Ministry of Trade and Industry Releasing the advance figures yesterday, the Ministry of Trade and Industry (MTI) said it expects full-year growth to be at the upper end of its 2 per cent to 4 per cent forecast.
Still, pointing to the 'weak' employment position, the MTI is not yet ready to declare the recession over, and is looking for a broader recovery than only that of gross domestic product (GDP), the main growth measure.
Said an MTI spokesman: 'We cannot look just at GDP to say whether the recession is over. A range of indicators, like industrial production and employment, has to be examined in determining the start or end of a recession.
'This will require examining at least six months' of data beyond the trough before we can declare the recession over.
'What we can say now is that the economy is recovering, based on the improvement of some indicators. But employment is still weak.'
While the unemployment rate is about 4.5 per cent, it is feared that it could rise to 5.5 per cent later this year, before getting better.
The MTI backed its views on the onset and duration of the recession by pointing to the National Bureau of Economic Research in the United States, which employs a similar practice.
While a bounce back from the recession was widely expected, the crisp pace of recovery came as a pleasant surprise to analysts.
Calculated on a quarter-on-quarter basis, the economy grew by a sparkling 10.3 per cent in the second quarter, exceeding the 8.4 per cent growth in the first quarter of this year, when the economy shrank a revised 1.5 per cent in more conventional year-on-year terms.
Mr Paul Schymyck, regional economist at research house IDEAglobal, said that this strong underlying growth momentum was similar to that seen in early 2000, which was triggered by the global electronics boom.
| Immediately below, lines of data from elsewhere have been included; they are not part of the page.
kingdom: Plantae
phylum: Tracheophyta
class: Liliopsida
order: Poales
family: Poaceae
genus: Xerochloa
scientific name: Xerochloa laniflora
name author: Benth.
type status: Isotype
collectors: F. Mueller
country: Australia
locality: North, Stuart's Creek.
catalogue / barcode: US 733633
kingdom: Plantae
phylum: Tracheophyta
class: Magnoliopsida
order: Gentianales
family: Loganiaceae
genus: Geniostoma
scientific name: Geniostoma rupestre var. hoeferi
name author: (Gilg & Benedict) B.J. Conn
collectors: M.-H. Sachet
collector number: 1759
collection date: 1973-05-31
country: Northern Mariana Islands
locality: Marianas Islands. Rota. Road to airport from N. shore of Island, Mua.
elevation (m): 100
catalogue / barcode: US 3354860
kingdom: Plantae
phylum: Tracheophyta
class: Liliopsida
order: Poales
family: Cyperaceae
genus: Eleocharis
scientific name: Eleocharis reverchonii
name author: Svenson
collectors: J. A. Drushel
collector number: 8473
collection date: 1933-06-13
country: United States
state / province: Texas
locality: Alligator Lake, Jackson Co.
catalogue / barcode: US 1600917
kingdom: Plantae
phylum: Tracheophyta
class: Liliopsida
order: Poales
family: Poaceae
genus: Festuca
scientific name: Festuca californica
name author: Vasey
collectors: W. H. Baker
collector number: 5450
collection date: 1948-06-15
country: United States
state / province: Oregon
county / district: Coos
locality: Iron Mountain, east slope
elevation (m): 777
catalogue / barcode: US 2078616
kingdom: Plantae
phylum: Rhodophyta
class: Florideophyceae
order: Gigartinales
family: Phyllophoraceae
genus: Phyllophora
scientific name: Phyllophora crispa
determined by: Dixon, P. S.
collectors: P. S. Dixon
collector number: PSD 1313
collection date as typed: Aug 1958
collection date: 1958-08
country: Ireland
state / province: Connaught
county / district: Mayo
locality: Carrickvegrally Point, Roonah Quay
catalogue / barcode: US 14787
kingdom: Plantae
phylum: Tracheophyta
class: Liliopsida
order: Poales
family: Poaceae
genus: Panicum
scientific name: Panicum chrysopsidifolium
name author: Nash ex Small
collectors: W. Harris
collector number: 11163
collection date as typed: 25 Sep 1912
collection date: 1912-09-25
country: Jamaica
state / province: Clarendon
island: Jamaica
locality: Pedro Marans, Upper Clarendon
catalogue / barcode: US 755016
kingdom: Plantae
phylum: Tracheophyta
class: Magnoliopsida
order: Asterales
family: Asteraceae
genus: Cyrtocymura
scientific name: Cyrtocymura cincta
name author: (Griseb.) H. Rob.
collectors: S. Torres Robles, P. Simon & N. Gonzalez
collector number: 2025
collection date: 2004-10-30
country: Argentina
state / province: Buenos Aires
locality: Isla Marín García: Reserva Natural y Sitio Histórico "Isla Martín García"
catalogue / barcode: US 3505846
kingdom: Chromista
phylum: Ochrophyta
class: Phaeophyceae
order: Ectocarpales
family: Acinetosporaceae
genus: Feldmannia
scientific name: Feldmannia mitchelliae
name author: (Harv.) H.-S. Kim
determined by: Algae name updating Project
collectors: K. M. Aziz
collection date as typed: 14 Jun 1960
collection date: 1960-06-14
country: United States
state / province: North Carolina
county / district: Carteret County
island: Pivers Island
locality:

The local economy chalked up a brilliant 10.3 per cent growth that year.
'This time round, we are seeing very strong contributions from the emerging bio-medical sector. The Government's strategy of diversifying manufacturing by reducing reliance on electronics is bearing fruit,' he said.
But the MTI cautioned that the second-quarter improvement 'can be attributed mainly to an exceptional surge in activity in the chemicals cluster, whose quarterly performances are typically volatile'.
'This resulted in a strong, but narrowly-based, rebound in the manufacturing sector,' it added.
As a result of the better-than-expected manufacturing performance, goods-producing industries are estimated to have expanded by 7.5 per cent.
'Most sectors registered better performance, in line with the improvement in economic conditions,' it said, but did not provide a sectoral breakdown.